Have you ever heard her life?


----------



## guythegreg (Jun 15, 2012)

No, but she's doing Francesca in Francesca da Rimini at the Met in March ... I'll hear her then


----------



## sospiro (Apr 3, 2010)

Moscow-Mahler said:


> She is a rising star... I hope to visit Munich to hear "Ariadne auf Naxos" with her next summer...
> 
> Have you ever heard her live?


Yes. She sang Dido in the recent _Les Troyens_ at ROH. Not a huge voice but sensitive & lovely throughout the range. She paced herself intelligently & I thought she was utterly fabulous.


----------



## mamascarlatti (Sep 23, 2009)

sospiro said:


> Yes. She sang Dido in the recent _Les Troyens_ at ROH. Not a huge voice but sensitive & lovely throughout the range. She paced herself intelligently & I thought she was utterly fabulous.

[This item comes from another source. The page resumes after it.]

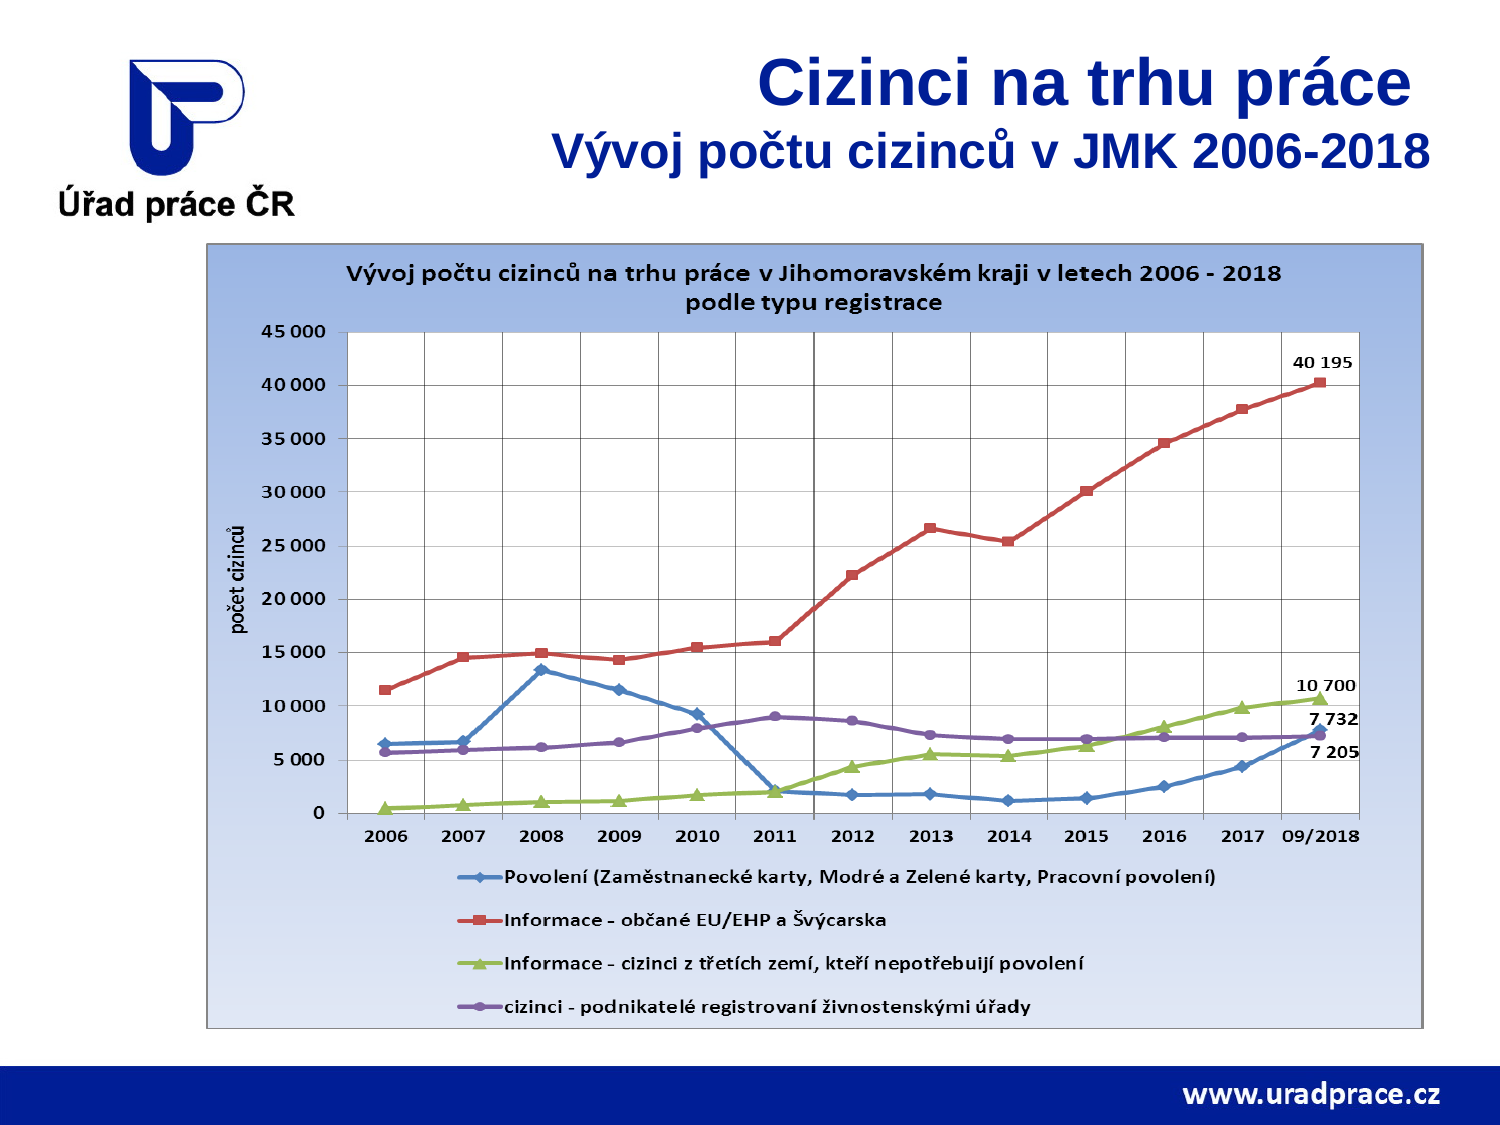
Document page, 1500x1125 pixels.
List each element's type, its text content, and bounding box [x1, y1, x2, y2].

title Cizinci na trhu práce Vývoj počtu cizinců v JMK 2006-2018 [265, 30, 1448, 256]
picture [0, 0, 1500, 1125]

What Annie said. I was there too.

And she seems like a generous and genuine kind of girl, and a versatile performer, judging from performances and interviews on the DVDs I've got of her, all of which I like.


----------



## Aksel (Dec 3, 2010)

That Fanciulla is really good! I absolutely adore her voice.


----------



## emiellucifuge (May 26, 2009)

I was in the theater for that Fanciulla, can agree with all Sospiro said.


----------



## Moscow-Mahler (Jul 8, 2010)

Thnak you all for interesting answers!


----------